Scattered and streak-forming CD123+ cells were further found in the stroma and a small subgroup of the scattered cells co-expressed BDCA-2, a phenotype specific for pDCs. These cells did not express any of the investigated CLRs. To our knowledge this is the first time CD123+BDCA-2+ pDCs have been shown in human non-inflamed endometrial tissue although the number of cells was very low. By using immunohistochemistry we could determine the exact localization of these double-stained cells, specifically in relation to the endometrial lumen and thereby extend previous studies that used flow cytometry on tissue extracts from human deciduas [27]. As blood-derived pDCs down-regulate their BDCA-2 expression upon in vitro maturation [28], the detected CD123+ BDCA-2- cells may constitute mature pDCs or basophils [29]. pDCs have been implicated as important mediators of immune activity in response to virus exposure in the endocervix [30], a mechanism that would be interesting to explore also in the uterus.

It must be remembered that the type and number of immune related cells changes throughout the menstrual cycle and with underlying medication, hormonal contraceptive use, disease or pregnancy [5], [6], [26], [31], [32]. Furthermore, the regional variations in histology and the size of the uterus complicate adequate assessment of cell populations. The study individuals in this report represented three different stages of the menstrual cycle. A similar distribution of all investigated cell populations and receptors were observed within their respective endometrium, however due to the small size of the study groups no inter or intra-group statistical analysis was performed. Future studies need to expand each study group to statistically verify variations in immune cell populations. Nevertheless, the present demonstrations of Langerin+ LCs, CCR5+ T cells and CD123+BDCA-2+ pDCs were novel observations at this anatomical site. The quantitative assessment showed a generally low number of the investigated cellular markers in the endometrial stroma. This was especially true for the BDCA2+CD123+ cells and the LC associated marker CD1a. In comparison with the immune cell numbers in the squamous cervicovaginal epithelium [31] the endometrial stroma exhibits a relative paucity of immune cells. However, this discrepancy must be considered with the regional differences in histology and function in mind.
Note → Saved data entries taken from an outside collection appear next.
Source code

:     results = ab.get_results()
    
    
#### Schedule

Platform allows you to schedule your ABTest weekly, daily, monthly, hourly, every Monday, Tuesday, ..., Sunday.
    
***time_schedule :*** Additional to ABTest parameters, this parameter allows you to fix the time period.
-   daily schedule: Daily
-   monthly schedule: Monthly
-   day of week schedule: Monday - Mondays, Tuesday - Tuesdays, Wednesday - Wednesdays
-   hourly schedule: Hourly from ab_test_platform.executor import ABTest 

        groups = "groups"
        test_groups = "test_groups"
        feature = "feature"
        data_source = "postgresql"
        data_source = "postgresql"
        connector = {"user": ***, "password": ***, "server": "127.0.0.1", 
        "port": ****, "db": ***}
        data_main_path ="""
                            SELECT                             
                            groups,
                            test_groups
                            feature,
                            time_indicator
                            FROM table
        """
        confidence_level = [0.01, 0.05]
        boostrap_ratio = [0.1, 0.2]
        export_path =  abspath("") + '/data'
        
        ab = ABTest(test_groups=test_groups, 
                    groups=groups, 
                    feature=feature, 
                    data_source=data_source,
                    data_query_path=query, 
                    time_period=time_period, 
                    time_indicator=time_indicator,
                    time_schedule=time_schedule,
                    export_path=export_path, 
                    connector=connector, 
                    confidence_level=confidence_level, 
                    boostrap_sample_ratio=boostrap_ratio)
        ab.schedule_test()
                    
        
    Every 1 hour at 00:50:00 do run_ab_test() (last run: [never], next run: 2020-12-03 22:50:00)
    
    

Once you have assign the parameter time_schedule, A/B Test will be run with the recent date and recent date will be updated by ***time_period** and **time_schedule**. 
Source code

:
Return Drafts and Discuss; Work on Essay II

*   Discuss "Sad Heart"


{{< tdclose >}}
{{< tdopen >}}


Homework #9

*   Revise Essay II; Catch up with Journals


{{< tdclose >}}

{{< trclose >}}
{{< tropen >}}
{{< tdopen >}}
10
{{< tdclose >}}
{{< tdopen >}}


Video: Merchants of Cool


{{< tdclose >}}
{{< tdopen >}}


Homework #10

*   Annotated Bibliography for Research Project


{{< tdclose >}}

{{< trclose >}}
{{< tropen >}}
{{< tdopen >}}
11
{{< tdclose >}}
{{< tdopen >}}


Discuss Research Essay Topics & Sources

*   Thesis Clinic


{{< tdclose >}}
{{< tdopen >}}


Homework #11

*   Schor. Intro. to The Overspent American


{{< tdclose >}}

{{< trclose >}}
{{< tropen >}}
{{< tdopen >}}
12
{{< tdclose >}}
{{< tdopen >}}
The major site of HIV penetration into the female genital tract mucosa following vaginal intercourse is not clear. As single layer epithelium may be more easily traversed by HIV compared to multilayer epithelium [33], and since semen can reach the uterus following sexual intercourse, the endometrium might serve as target for HIV. Indeed, HIV has been shown to infect cells and tissues from the uterus representing all stages of the menstrual cycle as well as postmenopausal women in ex vivo models [34]. Our findings of endometrial intraepithelial and stromal cells expressing HIV-binding receptors adds to earlier reports on the distribution of HIV target cells in human endometrium [22], ectocervical tissue [14], [32], [35] and vagina [31], [36], [37].